CT - Computational Thinking
  • CT.L3B:1 - Classify problems as tractable, intractable, or computationally unsolvable.
  • CT.L3B:2 - Explain the value of heuristic algorithms to approximate solutions for intractable problems.
  • CT.L3B:3 - Critically examine classical algorithms and implement an original algorithm.
  • CT.L3B:4 - Evaluate algorithms by their efficiency, correctness, and clarity.

Computer Science Principles

4.2 - Algorithms can solve many but not all computational problems.
4.2.1 - Explain the difference between algorithms that run in a reasonable time and those that do not run in a reasonable time. [P1]
  • 4.2.1A - Many problems can be solved in a reasonable time.
  • 4.2.1B - Reasonable time means that as the input size grows, the number of steps the algorithm takes is proportional to the square (or cube, fourth power, fifth power, etc.) of the size of the input.
  • 4.2.1C - Some problems cannot be solved in a reasonable time, even for small input sizes.
  • 4.2.1D - Some problems can be solved but not in a reasonable time. In these cases, heuristic approaches may be helpful to find solutions in reasonable time.
4.2.3 - Explain the existence of undecidable problems in computer science. [P1]

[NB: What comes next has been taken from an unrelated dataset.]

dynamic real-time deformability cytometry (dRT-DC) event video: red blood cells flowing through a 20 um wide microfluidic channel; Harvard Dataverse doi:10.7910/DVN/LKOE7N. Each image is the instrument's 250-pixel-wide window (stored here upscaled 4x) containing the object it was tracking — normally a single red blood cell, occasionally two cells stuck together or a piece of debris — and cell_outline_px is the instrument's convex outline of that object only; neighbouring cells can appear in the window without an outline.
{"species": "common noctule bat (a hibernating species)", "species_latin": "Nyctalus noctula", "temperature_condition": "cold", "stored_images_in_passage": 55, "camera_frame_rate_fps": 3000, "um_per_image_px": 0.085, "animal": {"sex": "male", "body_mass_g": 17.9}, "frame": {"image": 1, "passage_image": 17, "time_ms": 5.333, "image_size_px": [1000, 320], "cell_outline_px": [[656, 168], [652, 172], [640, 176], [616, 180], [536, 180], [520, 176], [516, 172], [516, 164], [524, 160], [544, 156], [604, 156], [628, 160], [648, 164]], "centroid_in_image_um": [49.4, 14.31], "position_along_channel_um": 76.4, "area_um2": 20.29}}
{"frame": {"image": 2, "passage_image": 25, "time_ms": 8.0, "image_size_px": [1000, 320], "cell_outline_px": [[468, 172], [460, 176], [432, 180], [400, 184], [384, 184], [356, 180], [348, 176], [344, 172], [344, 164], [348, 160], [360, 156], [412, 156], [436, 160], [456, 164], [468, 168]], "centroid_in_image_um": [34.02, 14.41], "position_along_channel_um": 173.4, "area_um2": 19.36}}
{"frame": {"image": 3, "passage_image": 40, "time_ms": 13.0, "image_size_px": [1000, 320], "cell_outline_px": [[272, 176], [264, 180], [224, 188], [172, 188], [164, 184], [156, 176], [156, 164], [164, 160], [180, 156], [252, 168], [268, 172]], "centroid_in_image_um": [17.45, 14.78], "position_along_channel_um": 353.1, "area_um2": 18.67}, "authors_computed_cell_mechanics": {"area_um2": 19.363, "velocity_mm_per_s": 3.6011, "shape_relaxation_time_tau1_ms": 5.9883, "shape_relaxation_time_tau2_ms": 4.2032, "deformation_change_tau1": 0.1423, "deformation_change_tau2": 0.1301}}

  • 4.2.3A - An undecidable problem may have instances that have an algorithmic solution, but there is no algorithmic solution that solves all instances of the problem.
4.2.4 - Evaluate algorithms analytically and empirically for efficiency, correctness, and clarity. [P4]
  • 4.2.4A - Determining an algorithm’s efficiency is done by reasoning formally or mathematically about the algorithm.
  • 4.2.4B - Empirical analysis of an algorithm is done by implementing the algorithm and running it on different inputs.
  • 4.2.4C - The correctness of an algorithm is determined by reasoning formally or mathematically about the algorithm, not by testing an implementation of the algorithm.